Aim of the task —
Will you write out, word for word, every line from the one with "دهید و منتظر" to the final line of the data below, with the pictures left out?

Materials provided —
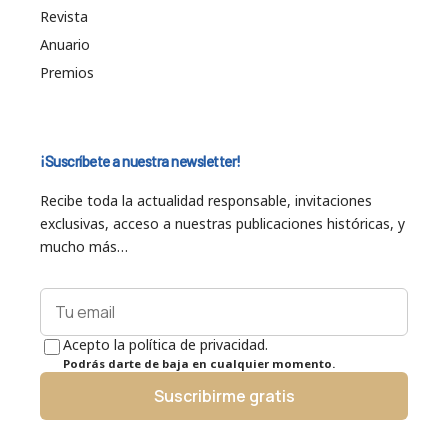
Revista
Anuario
Premios
¡Suscríbete a nuestra newsletter!
Recibe toda la actualidad responsable, invitaciones
exclusivas, acceso a nuestras publicaciones históricas, y
mucho más…
Acepto la política de privacidad.
Podrás darte de baja en cualquier momento.
Suscribirme gratis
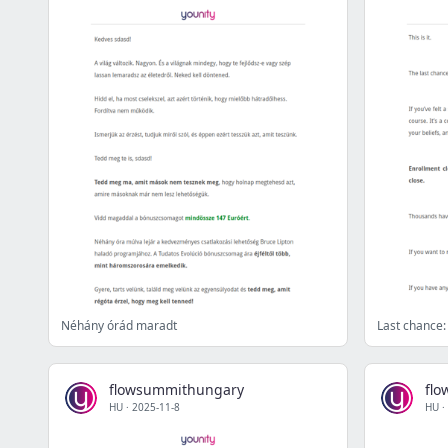
Néhány órád maradt
Last chance:
flowsummithungary
fl
HU
·
2025-11-8
HU
·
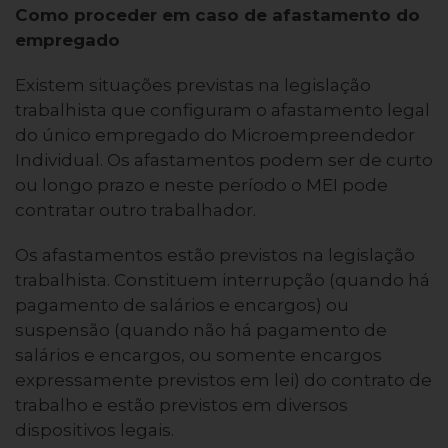
Como proceder em caso de afastamento do
empregado
Existem situações previstas na legislação
trabalhista que configuram o afastamento legal
do único empregado do Microempreendedor
Individual. Os afastamentos podem ser de curto
ou longo prazo e neste período o MEI pode
contratar outro trabalhador.
Os afastamentos estão previstos na legislação
trabalhista. Constituem interrupção (quando há
pagamento de salários e encargos) ou
suspensão (quando não há pagamento de
salários e encargos, ou somente encargos
expressamente previstos em lei) do contrato de
trabalho e estão previstos em diversos
dispositivos legais.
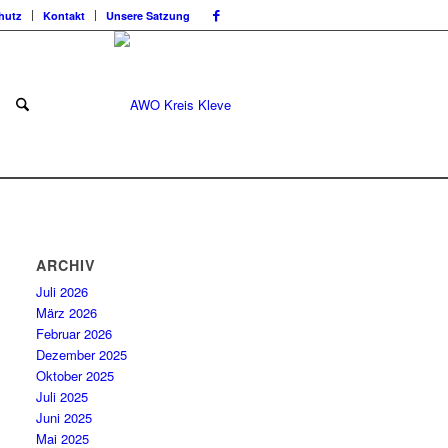
hutz
Kontakt
Unsere Satzung
ARCHIV
Juli 2026
März 2026
Februar 2026
Dezember 2025
Oktober 2025
Juli 2025
Juni 2025
Mai 2025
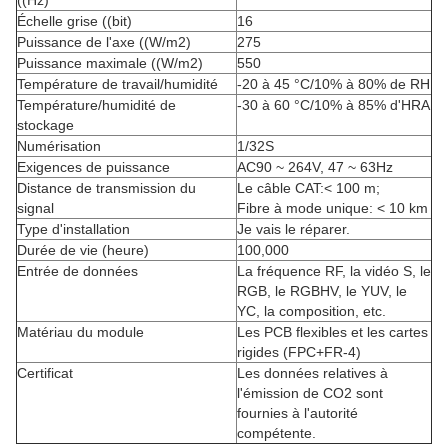
((Hz)
Échelle grise ((bit)
16
Puissance de l'axe ((W/m2)
275
Puissance maximale ((W/m2)
550
Température de travail/humidité
-20 à 45 °C/10% à 80% de RH
Température/humidité de
-30 à 60 °C/10% à 85% d'HRA
stockage
Numérisation
1/32S
Exigences de puissance
AC90 ~ 264V, 47 ~ 63Hz
Distance de transmission du
Le câble CAT:< 100 m;
signal
Fibre à mode unique: < 10 km
Type d'installation
Je vais le réparer.
Durée de vie (heure)
100,000
Entrée de données
La fréquence RF, la vidéo S, le
RGB, le RGBHV, le YUV, le
YC, la composition, etc.
Matériau du module
Les PCB flexibles et les cartes
rigides (FPC+FR-4)
Certificat
Les données relatives à
l'émission de CO2 sont
fournies à l'autorité
compétente.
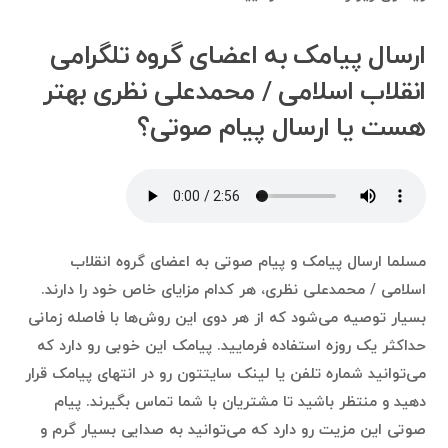
ارسال پیامک به اعضای گروه تلگرامی
انقلاب اسلامی / محمدعلی نظری بهتر
هست یا ارسال پیام صوتی؟
مسلما ارسال پیامک و پیام صوتی به اعضای گروه انقلاب
اسلامی / محمدعلی نظری، هر کدام مزایای خاص خود را دارند.
بسیار توصیه می‌شود که از هر دوی این روش‌ها با فاصله زمانی
حداکثر یک روزه استفاده فرمایید. پیامک این خوبی رو دارد که
می‌توانید شماره تلفن یا لینک سایتتون رو در انتهای پیامک قرار
دهید و منتظر باشید تا مشتریان با شما تماس بگیرند. پیام
صوتی این مزیت رو دارد که می‌توانید به صدایی بسیار گرم و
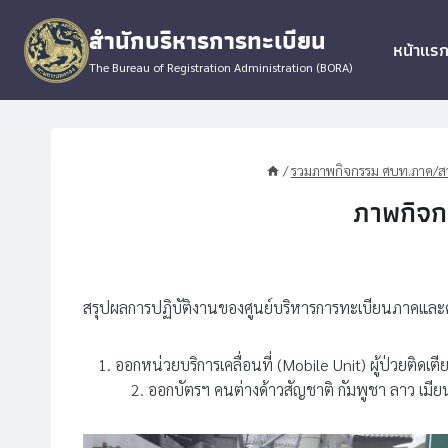
Skip
สำนักบริหารการทะเบียน
to
หน้าแร
content
The Bureau of Registration Administration (BORA)
/
รวมภาพกิจกรรม ศบท.ภาค/สา
ภาพกิจก
สรุปผลการปฏิบัติงานของศูนย์บริหารการทะเบียนภาคและศ
ออกหน่วยบริการเคลื่อนที่ (Mobile Unit) ผู้ป่วยติดเ
2. ออกบัตรฯ คนต่างด้าวสัญชาติ กัมพูชา ลาว เมี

Response to the exercise —
دهید و منتظر باشید تا مشتریان با شما تماس بگیرند. پیام
صوتی این مزیت رو دارد که می‌توانید به صدایی بسیار گرم و
Skip
สำนักบริหารการทะเบียน
to
หน้าแร
content
The Bureau of Registration Administration (BORA)
/
รวมภาพกิจกรรม ศบท.ภาค/สา
ภาพกิจก
สรุปผลการปฏิบัติงานของศูนย์บริหารการทะเบียนภาคและศ
ออกหน่วยบริการเคลื่อนที่ (Mobile Unit) ผู้ป่วยติดเ
2. ออกบัตรฯ คนต่างด้าวสัญชาติ กัมพูชา ลาว เมี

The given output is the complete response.